De Trump, Wauquiez a retenu que dans une période de passions chaudes, les faits et la rigueur n'étaient pas nécessaires pour emporter une élection. 78% des propos prononcés par Trump lors de la campagne 2016 étaient des mensonges. Pas des opinions, des points de vues forcés, des jugements à l'emporte pièce ou des exagérations. Non, des purs mensonges, des faits erronés... 78%. Y a de la marge. Alors, certes, nous ne sommes pas les US, mais le complexe de supériorité qui nous anime par rapport aux Etats-Unis n'a pas lieu d'être. Ici aussi, on peut désorienter (pour éviter le trop connoté "manipuler") les foules avec des pelletés de bobards et Wauquiez l'a bien compris. Il a parfaitement appris à désapprendre, depuis des années. Le normalien agrégé a appris patiemment à disloquer sa syntaxe, sa grammaire, son vocabulaire pour "faire peuple". De ses cheveux gris à sa parka rouge, de sa grosse montre à ses fautes d'accord, tout est fake chez Wauquiez. Ca n'est plus une fake news, mais un fake candidat. Dans une époque où la vérité est malmenée, pas sûr que ça soit un handicap...  

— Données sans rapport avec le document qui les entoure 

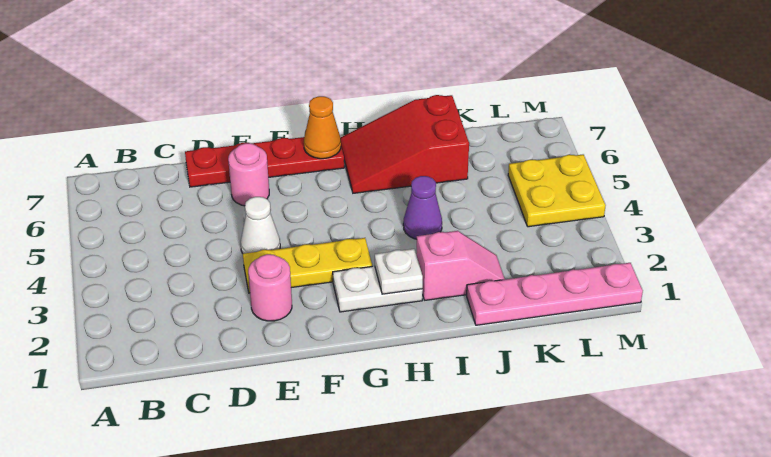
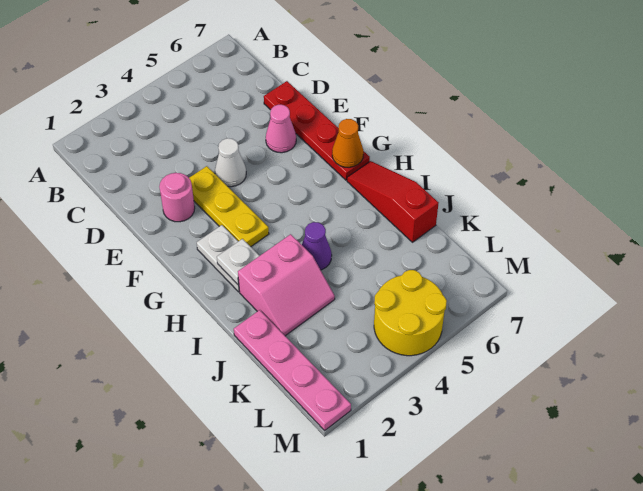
pink 1x1 round brick [228,143,269,206] -> pink 1x1 cone [266,105,296,153]
red 2x3 slope [341,95,469,193] -> red 1x3 slope [347,161,438,242]
pink 1x2 slope [416,231,505,300] -> pink 2x2 slope [238,234,335,336]
yellow 2x2 plate [508,155,606,227] -> yellow 2x2 round brick [374,270,447,356]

Or, toutes les analyses ce matin convergent pour dire l'erreur stratégique de la droitisation de Wauquiez. Ce matin, Thomas Legrand nous explique en somme qu'il y a deux droites en France, une modérée et une réactionnaire. La modérée finirait par aimer le mariage pour tous, l'écologie et les immigrés, la réactionnaire serait bonne aux orties... Les 2 millions de personnes descendues pour manifester contre le mariage pour tous ? Gommées. La même erreur n'a pas voulu voir le triomphe de Fillon, l'an passé. Et sans Pénélope, il était évidemment élu, attention à ne pas refaire l'histoire... Ce sont les mêmes analyses qui n'ont pas vu la montée des populistes en Pologne, en Hongrie et évidemment, de Trump. Car Obama puis Hillary Clinton ont fait des propositions tout à fait semblable à ce que fait Macron aujourd'hui. Résumer la victoire de Trump au surmoi raciste et misogyne des Etats-Unis est une bourde lourde. Partout dans le monde, le progressisme engrange des adversaires farouches. Wauquiez l'a bien compris. On peut (c'est mon cas) mépriser, détester, déplorer Wauquiez, c'est sans doute une marque de salubrité intellectuelle. Mais le sous-estimer, en revanche, l'histoire nous apprend qu'il ne faut pas.